Henar Iglesias López. (2025). Development of an Automatic System for Disinformation Detection in the Health Domain using Natural Language Processing Techniques. Trabajo Fin de Titulación (TFG). Universidad Politécnica de Madrid, ETSI Telecomunicación.

Abstract:
This bachelor’s thesis deals with the creation of an automated instrument to identify medical misinformation in audiovisual content disseminated on TikTok. In recent years, social networks have acquired a crucial role in the dissemination of health information, leading to an expansion of content that is inaccurate or potentially harmful to public health. The problem of the lack of medical information, particularly on visual and powerful platforms such as TikTok, represents an urgent challenge for preventive medicine, digital education and trust in health institutions. The main purpose of the project has been to develop a modular platform that merges natural language processing (NLP) tools, biomedical language models such as BioBERT, and lexical analysis and visualization methods, in order to automatically identify if a video presents health-related misinformation. The procedure carried out ranges from the down- load of videos to the automatic transcription of the audio, the translation and normalization of the text, its subsequent automatic classification and the interpretative analysis of the results. In the development process, methods such as statistical term study, word cloud creation, readability measures, and interactive visualizations such as Scattertext were used.
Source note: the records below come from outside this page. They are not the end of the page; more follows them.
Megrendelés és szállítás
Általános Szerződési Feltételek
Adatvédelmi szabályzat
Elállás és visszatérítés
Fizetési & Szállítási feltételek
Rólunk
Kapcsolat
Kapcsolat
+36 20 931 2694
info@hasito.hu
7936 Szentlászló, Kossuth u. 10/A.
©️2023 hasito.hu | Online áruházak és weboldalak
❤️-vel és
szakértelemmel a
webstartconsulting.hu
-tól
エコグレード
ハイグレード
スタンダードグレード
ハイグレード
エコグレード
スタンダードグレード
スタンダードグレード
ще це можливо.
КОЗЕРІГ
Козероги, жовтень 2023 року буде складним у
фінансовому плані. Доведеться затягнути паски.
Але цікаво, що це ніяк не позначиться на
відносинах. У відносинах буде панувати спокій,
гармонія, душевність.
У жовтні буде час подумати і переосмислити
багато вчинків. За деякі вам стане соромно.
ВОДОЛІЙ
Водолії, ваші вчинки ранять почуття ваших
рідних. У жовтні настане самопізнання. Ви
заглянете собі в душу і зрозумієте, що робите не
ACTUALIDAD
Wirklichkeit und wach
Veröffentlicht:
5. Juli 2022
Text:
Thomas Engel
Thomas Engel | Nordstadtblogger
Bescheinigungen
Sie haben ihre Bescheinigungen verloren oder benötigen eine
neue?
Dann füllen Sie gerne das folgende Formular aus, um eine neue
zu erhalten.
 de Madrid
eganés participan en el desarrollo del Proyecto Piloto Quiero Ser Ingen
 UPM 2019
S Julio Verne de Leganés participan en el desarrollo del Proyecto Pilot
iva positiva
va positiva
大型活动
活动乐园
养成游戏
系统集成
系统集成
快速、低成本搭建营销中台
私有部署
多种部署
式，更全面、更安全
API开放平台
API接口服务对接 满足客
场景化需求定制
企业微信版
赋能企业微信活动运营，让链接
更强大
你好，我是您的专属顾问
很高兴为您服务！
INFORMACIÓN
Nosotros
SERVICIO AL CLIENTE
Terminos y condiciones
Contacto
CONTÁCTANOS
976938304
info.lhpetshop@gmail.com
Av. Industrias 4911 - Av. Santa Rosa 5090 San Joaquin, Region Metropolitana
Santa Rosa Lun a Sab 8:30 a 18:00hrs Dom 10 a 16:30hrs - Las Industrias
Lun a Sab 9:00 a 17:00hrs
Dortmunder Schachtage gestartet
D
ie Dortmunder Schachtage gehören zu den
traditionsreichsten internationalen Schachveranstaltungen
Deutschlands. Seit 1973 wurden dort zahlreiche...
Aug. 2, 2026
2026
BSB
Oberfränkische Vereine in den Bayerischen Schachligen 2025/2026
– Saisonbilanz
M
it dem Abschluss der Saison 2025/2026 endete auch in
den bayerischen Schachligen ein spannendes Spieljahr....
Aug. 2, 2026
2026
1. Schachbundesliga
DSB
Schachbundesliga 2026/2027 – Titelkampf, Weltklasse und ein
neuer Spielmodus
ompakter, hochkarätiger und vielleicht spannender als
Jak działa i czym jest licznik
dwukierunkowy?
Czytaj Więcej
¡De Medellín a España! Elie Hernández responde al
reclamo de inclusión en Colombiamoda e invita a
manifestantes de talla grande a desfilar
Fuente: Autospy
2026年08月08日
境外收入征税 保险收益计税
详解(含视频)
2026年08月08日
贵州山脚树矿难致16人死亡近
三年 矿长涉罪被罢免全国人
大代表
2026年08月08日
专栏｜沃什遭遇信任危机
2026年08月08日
All this facilitated the identification of lexical and stylistic discrepancies between proven and false content, including the application of emotional, confusing or pseudoscientific language in the disinformative videos. Additionally, a model based on BioBERT was developed to carry out binary categorization of texts, achieving optimal performance despite the restriction of data labeled in Spanish. The final system produces reports that can be interpreted, exported and ready to be examined by specialists. The findings reveal the possibility of employing Artificial Intelligence and language models specific to the medical field to fight misinformation on rising social networks. They also lay the foundation for future more robust applications that incorporate visual components, multiple languages, and human validation.